Penasihat hukum adalah istilah dalam KUHAP (UU No. 8 Tahun 1981) yang merujuk pada orang yang memenuhi syarat memberikan bantuan hukum kepada tersangka atau terdakwa selama proses peradilan pidana berlangsung. Berdasarkan Pasal 54 KUHAP, tersangka atau terdakwa berhak mendapat bantuan dari penasihat hukum sejak saat ditangkap atau ditahan pada semua tingkatan pemeriksaan.
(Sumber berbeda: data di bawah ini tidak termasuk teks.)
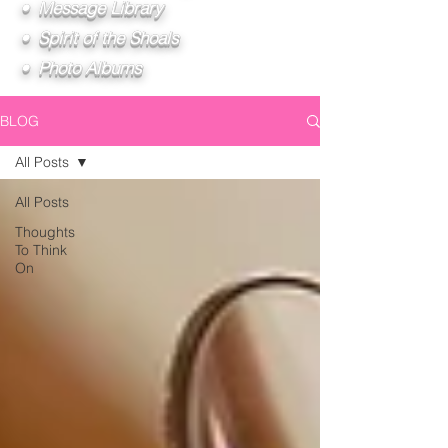
• Message Library
• Spirit of the Shoals
• Photo Albums
BLOG
All Posts
All Posts
Thoughts
To Think
On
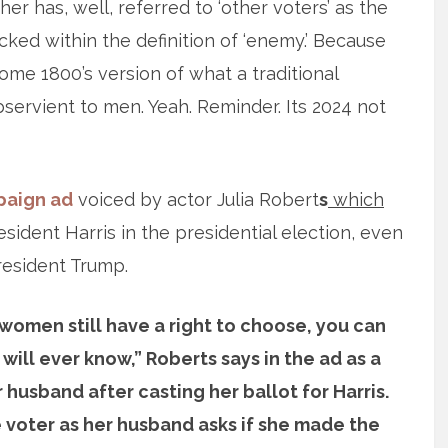
er has, well, referred to ‘other voters’ as the
ked within the definition of ‘enemy.’ Because
ome 1800’s version of what a traditional
ervient to men. Yeah. Reminder. Its 2024 not
aign ad
voiced by actor Julia Robert
s
which
ident Harris in the presidential election, even
resident Trump.
women still have a right to choose, you can
ill ever know,” Roberts says in the ad as a
usband after casting her ballot for Harris.
 voter as her husband asks if she made the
Istilah ini dalam praktik modern identik dengan advokat sebagaimana diatur UU No. 18 Tahun 2003.

Kewajiban menyediakan penasihat hukum oleh negara diatur dalam Pasal 56 KUHAP: apabila terdakwa diancam pidana mati atau pidana penjara 15 tahun ke atas, atau bagi yang tidak mampu yang diancam pidana 5 tahun ke atas, pejabat berwenang wajib menunjuk penasihat hukum. Penunjukan ini dapat dilakukan melalui Lembaga Bantuan Hukum (LBH) yang diakreditasi berdasarkan UU No. 16 Tahun 2011 tentang Bantuan Hukum.

Dalam praktik lapangan, ketidakhadiran penasihat hukum dalam pemeriksaan perkara yang disyaratkan Pasal 56 mengakibatkan BAP batal demi hukum berdasarkan yurisprudensi Mahkamah Agung. Advokat yang bertindak sebagai penasihat hukum wajib hadir secara aktif — bukan sekadar formalitas — untuk mengawasi jalannya pemeriksaan, mencegah penyiksaan, dan memastikan keterangan klien dicatat secara akurat dalam berita acara pemeriksaan.